Another of my Belgian hosts produced some Fisks among the dead. Lance Corporal Richard William Fisk, 13th Battalion, Royal Irish Rifles, was killed in action on 16 August, 1917 – the same day as Arthur Conway Young – and he was the son of the late Robert Fisk and husband of Lilly Fisk. None were my relatives, so far as I know, but I had the eerie feeling of looking at the record of my own death. And then, in a restored prison in Poperinge where the old Talbot House, Toc H as it was called at the time ('Toc' being the military signal for our present-day 'Tango'), was named after Lieutenant Gilbert Talbot, young brother of the British chaplain, the Reverend Neville Talbot – I came across the firing post. "Toc H" was a place of rest behind the lines, "Every Man's Club", as Talbot's number two, the Rev "Tubby" Clayton called it.
The prison contains a yard with a hop pole to which British soldiers were tied for execution. A bullet appears to have scored right through the post. In the cell a few metres away, the Belgians have cleaned the walls and exposed some writing from the doomed men. One appears to be that of a Canadian soldier called Bertin Deneire, number 0494-367733, which, I suspect, the Ottawa war museum could tell us about.
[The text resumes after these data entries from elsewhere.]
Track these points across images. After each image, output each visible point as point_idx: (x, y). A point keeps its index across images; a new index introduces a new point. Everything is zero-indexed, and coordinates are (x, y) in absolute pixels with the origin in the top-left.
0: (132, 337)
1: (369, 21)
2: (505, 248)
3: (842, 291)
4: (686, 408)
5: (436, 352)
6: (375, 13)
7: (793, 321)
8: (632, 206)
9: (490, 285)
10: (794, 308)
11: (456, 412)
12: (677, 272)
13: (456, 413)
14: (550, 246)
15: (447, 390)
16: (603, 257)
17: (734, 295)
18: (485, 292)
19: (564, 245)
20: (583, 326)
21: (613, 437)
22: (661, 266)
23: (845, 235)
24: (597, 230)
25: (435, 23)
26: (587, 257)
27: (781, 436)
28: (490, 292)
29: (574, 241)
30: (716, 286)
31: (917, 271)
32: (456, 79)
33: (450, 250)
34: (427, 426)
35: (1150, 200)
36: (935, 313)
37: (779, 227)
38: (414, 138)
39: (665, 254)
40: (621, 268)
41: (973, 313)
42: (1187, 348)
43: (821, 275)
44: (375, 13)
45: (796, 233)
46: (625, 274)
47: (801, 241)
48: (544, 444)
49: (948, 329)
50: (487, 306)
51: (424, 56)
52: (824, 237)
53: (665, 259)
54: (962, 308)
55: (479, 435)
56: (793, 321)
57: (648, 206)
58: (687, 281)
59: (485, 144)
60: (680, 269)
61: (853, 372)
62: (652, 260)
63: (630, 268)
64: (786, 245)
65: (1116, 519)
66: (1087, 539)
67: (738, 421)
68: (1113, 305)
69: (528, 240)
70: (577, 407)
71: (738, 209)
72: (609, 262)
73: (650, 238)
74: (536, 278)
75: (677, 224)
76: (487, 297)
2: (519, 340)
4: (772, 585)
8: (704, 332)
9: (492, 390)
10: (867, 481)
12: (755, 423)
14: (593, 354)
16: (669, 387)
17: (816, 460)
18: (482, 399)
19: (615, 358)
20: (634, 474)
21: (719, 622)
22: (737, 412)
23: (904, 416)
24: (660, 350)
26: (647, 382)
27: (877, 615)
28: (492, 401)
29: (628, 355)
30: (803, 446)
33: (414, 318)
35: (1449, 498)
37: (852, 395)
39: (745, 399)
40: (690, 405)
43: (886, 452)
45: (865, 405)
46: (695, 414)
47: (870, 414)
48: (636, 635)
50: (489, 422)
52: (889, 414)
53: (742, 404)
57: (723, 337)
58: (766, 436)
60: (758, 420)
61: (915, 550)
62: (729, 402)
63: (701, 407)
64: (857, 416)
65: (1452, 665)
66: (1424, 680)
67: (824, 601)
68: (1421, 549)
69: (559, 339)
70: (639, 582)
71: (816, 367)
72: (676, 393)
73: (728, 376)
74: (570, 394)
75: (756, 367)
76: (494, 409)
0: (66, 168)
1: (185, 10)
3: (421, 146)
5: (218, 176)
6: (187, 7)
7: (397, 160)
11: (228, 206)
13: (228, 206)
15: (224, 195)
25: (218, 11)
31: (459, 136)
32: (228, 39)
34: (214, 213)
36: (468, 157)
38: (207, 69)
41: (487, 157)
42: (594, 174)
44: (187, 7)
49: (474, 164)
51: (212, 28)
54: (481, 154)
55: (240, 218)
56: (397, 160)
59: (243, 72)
And finally, at year's end, I have to thank readers Donald and Eileen Macleod who, moved by an article I wrote in November about the vanishing language of Great War soldiers, sent me a poem in Scots Gaelic. It's called Lathe-D, 1944 – "D-Day, 1944".
"Some of these ships sailed with the youth of our land," the translation reads. "My blessings are with these lads though I am a sailor ... Many a father and brother and many a neighbour was there/Though they were manly and strong on our streets, they were drowned in the deep."
As Donald Macleod recalls, hundreds of war poems were written in Scottish Gaelic but are now lost as the language is almost extinct. And per head of population, the Western Isles of Scotland sustained the highest Second World War casualties of any area of the British empire. Oh yes, and the first woman to land with Allied forces in Normandy was Lieutenant Christina MacLeod, a nurse from the Isle of Lewis.
Funny what you come up with when you wander around old wars.